Amperage is how fast power is”pulled” to the apparatus, or how much electricity is used by the device. The amount of volts won’t ever change, but the quantity of amps that the system pulls may change depending on how hard the device is working. The number that you locate on the battery that came with your device are the max amount of amps that can be pulled by the device. If a device is paired with a charger which can’t support the amp requirement, it can burn out the power source and kill the device.
So if you have a modern USB device (smart phone, tabletcomputer, or camera) you can plug into a high-amperage USB port and enjoy quicker charging (so long as the voltage is equal). *Website Note: if you have an older device, it may not work with USB ports that employ the newest Battery Charging Specification.
If The Micro USB Charger’s Voltage Isn’t 5v…
Some devices might have their voltage listed using a plus/minus on it like this: 5v +- 5%. If this is the case, you can use a charger rated at 4.75 to 5.25v because that score is telling you is that the device can take 5v minus 5 percent of 5v = 4.75 volts OR 5v plus 5% of 5v = 5.25 volts. This means anything between 4.75 t0 5.25v is safe to use (as long as the amperage of the charger is equivalent to or greater than the device’s listed amperage).
An interesting point to note is all chargers supply a higher voltage than the batteries that they charge. That is pretty much how they work. There needs to be a voltage differential to produce the necessary current flow in the proper way to charge the battery. If you look at your vehicle, it has a 12V battery, but average alternators provide 13.8 to 14.4V charging voltage to the battery.

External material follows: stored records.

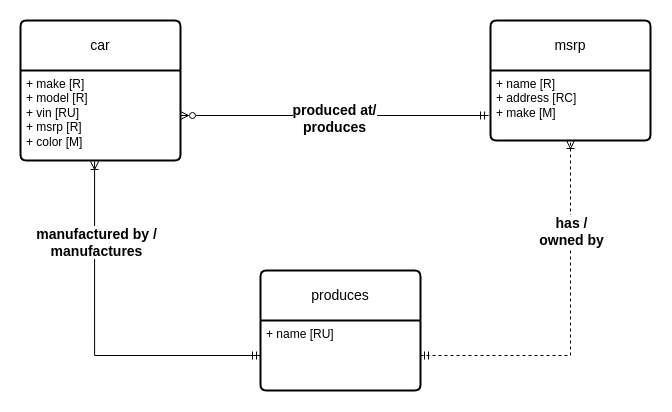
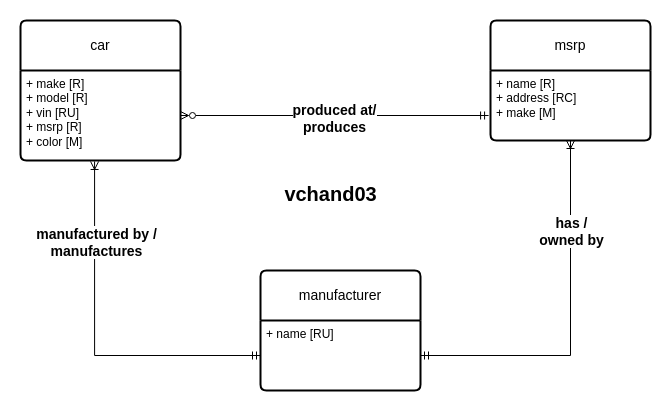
  <mxCell id="0" />
  <mxCell id="1" parent="0" />
  <mxCell id="2" value="car" style="swimlane;childLayout=stackLayout;horizontal=1;startSize=50;horizontalStack=0;rounded=1;fontSize=14;fontStyle=0;strokeWidth=2;resizeParent=0;resizeLast=1;shadow=0;dashed=0;align=center;arcSize=4;whiteSpace=wrap;html=1;" vertex="1" parent="1"><mxGeometry x="20" y="20" width="160" height="140" as="geometry" /></mxCell>
  <mxCell id="3" value="+ make [R]&lt;br&gt;+ model [R]&lt;br&gt;+ vin [RU]&lt;br&gt;+ msrp [R]&lt;br&gt;+ color [M]&lt;br&gt;&lt;div&gt;&lt;br&gt;&lt;/div&gt;" style="align=left;strokeColor=none;fillColor=none;spacingLeft=4;fontSize=12;verticalAlign=top;resizable=0;rotatable=0;part=1;html=1;" vertex="1" parent="2"><mxGeometry y="50" width="160" height="90" as="geometry" /></mxCell>
  <mxCell id="4" value="msrp" style="swimlane;childLayout=stackLayout;horizontal=1;startSize=50;horizontalStack=0;rounded=1;fontSize=14;fontStyle=0;strokeWidth=2;resizeParent=0;resizeLast=1;shadow=0;dashed=0;align=center;arcSize=4;whiteSpace=wrap;html=1;" vertex="1" parent="1"><mxGeometry x="490" y="20" width="160" height="120" as="geometry" /></mxCell>
  <mxCell id="5" value="+ name [R]&lt;br&gt;+ address [RC]&lt;br&gt;+ make [M]" style="align=left;strokeColor=none;fillColor=none;spacingLeft=4;fontSize=12;verticalAlign=top;resizable=0;rotatable=0;part=1;html=1;" vertex="1" parent="4"><mxGeometry y="50" width="160" height="70" as="geometry" /></mxCell>
- <mxCell id="6" value="produces" style="swimlane;childLayout=stackLayout;horizontal=1;startSize=50;horizontalStack=0;rounded=1;fontSize=14;fontStyle=0;strokeWidth=2;resizeParent=0;resizeLast=1;shadow=0;dashed=0;align=center;arcSize=4;whiteSpace=wrap;html=1;" vertex="1" parent="1"><mxGeometry x="260" y="270" width="160" height="120" as="geometry" /></mxCell>
+ <mxCell id="6" value="manufacturer" style="swimlane;childLayout=stackLayout;horizontal=1;startSize=50;horizontalStack=0;rounded=1;fontSize=14;fontStyle=0;strokeWidth=2;resizeParent=0;resizeLast=1;shadow=0;dashed=0;align=center;arcSize=4;whiteSpace=wrap;html=1;" vertex="1" parent="1"><mxGeometry x="260" y="270" width="160" height="120" as="geometry" /></mxCell>
  <mxCell id="7" value="+ name [RU]" style="align=left;strokeColor=none;fillColor=none;spacingLeft=4;fontSize=12;verticalAlign=top;resizable=0;rotatable=0;part=1;html=1;" vertex="1" parent="6"><mxGeometry y="50" width="160" height="70" as="geometry" /></mxCell>
  <mxCell id="8" style="edgeStyle=orthogonalEdgeStyle;rounded=0;orthogonalLoop=1;jettySize=auto;html=1;entryX=0.463;entryY=1.011;entryDx=0;entryDy=0;entryPerimeter=0;endArrow=ERoneToMany;endFill=0;startArrow=ERmandOne;startFill=0;" edge="1" parent="1" source="7" target="3"><mxGeometry relative="1" as="geometry" /></mxCell>
  <mxCell id="9" value="&lt;font style=&quot;font-size: 14px;&quot;&gt;&lt;b&gt;manufactured by /&lt;br&gt;manufactures&lt;/b&gt;&lt;/font&gt;" style="edgeLabel;html=1;align=center;verticalAlign=middle;resizable=0;points=[];" vertex="1" connectable="0" parent="8"><mxGeometry x="0.55" y="-1" relative="1" as="geometry"><mxPoint as="offset" /></mxGeometry></mxCell>
- <mxCell id="10" style="edgeStyle=orthogonalEdgeStyle;rounded=0;orthogonalLoop=1;jettySize=auto;html=1;entryX=0.5;entryY=1;entryDx=0;entryDy=0;endArrow=ERoneToMany;endFill=0;startArrow=ERmandOne;startFill=0;dashed=1;" edge="1" parent="1" source="7" target="5"><mxGeometry relative="1" as="geometry" /></mxCell>
+ <mxCell id="10" style="edgeStyle=orthogonalEdgeStyle;rounded=0;orthogonalLoop=1;jettySize=auto;html=1;entryX=0.5;entryY=1;entryDx=0;entryDy=0;endArrow=ERoneToMany;endFill=0;startArrow=ERmandOne;startFill=0;" edge="1" parent="1" source="7" target="5"><mxGeometry relative="1" as="geometry" /></mxCell>
  <mxCell id="11" value="&lt;font style=&quot;font-size: 14px;&quot;&gt;&lt;b&gt;has /&lt;br&gt;owned by&lt;/b&gt;&lt;/font&gt;" style="edgeLabel;html=1;align=center;verticalAlign=middle;resizable=0;points=[];" vertex="1" connectable="0" parent="10"><mxGeometry x="0.507" relative="1" as="geometry"><mxPoint as="offset" /></mxGeometry></mxCell>
  <mxCell id="12" style="edgeStyle=orthogonalEdgeStyle;rounded=0;orthogonalLoop=1;jettySize=auto;html=1;entryX=-0.012;entryY=0.643;entryDx=0;entryDy=0;entryPerimeter=0;endArrow=ERmandOne;endFill=0;startArrow=ERzeroToMany;startFill=0;" edge="1" parent="1" source="3" target="5"><mxGeometry relative="1" as="geometry" /></mxCell>
  <mxCell id="13" value="&lt;font style=&quot;font-size: 14px;&quot;&gt;&lt;b&gt;produced at/&lt;br&gt;produces&lt;/b&gt;&lt;/font&gt;" style="edgeLabel;html=1;align=center;verticalAlign=middle;resizable=0;points=[];" vertex="1" connectable="0" parent="12"><mxGeometry x="-0.007" y="-2" relative="1" as="geometry"><mxPoint as="offset" /></mxGeometry></mxCell>
+ <mxCell id="14" value="&lt;font size=&quot;1&quot; style=&quot;&quot;&gt;&lt;b style=&quot;font-size: 20px;&quot;&gt;vchand03&lt;/b&gt;&lt;/font&gt;" style="text;html=1;align=center;verticalAlign=middle;resizable=0;points=[];autosize=1;strokeColor=none;fillColor=none;" vertex="1" parent="1"><mxGeometry x="270" y="173" width="120" height="40" as="geometry" /></mxCell>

The issue with knockoffs, especially cheap knockoffs, is they frequently don’t support the energy requirements of the apparatus, or are not built to maintain a steady flow safely. Overall, it’s best to stay with the charger made for the device you are using.
Now You Understand How to Safely & Effectively Swap Chargers
I hope this article was able to help you. Now you know how to safely and effectively use a charger that did not include your smart phone, laptop, camera, tabletcomputer, or other apparatus. Be sure you follow exactly what we said and you should be good to go!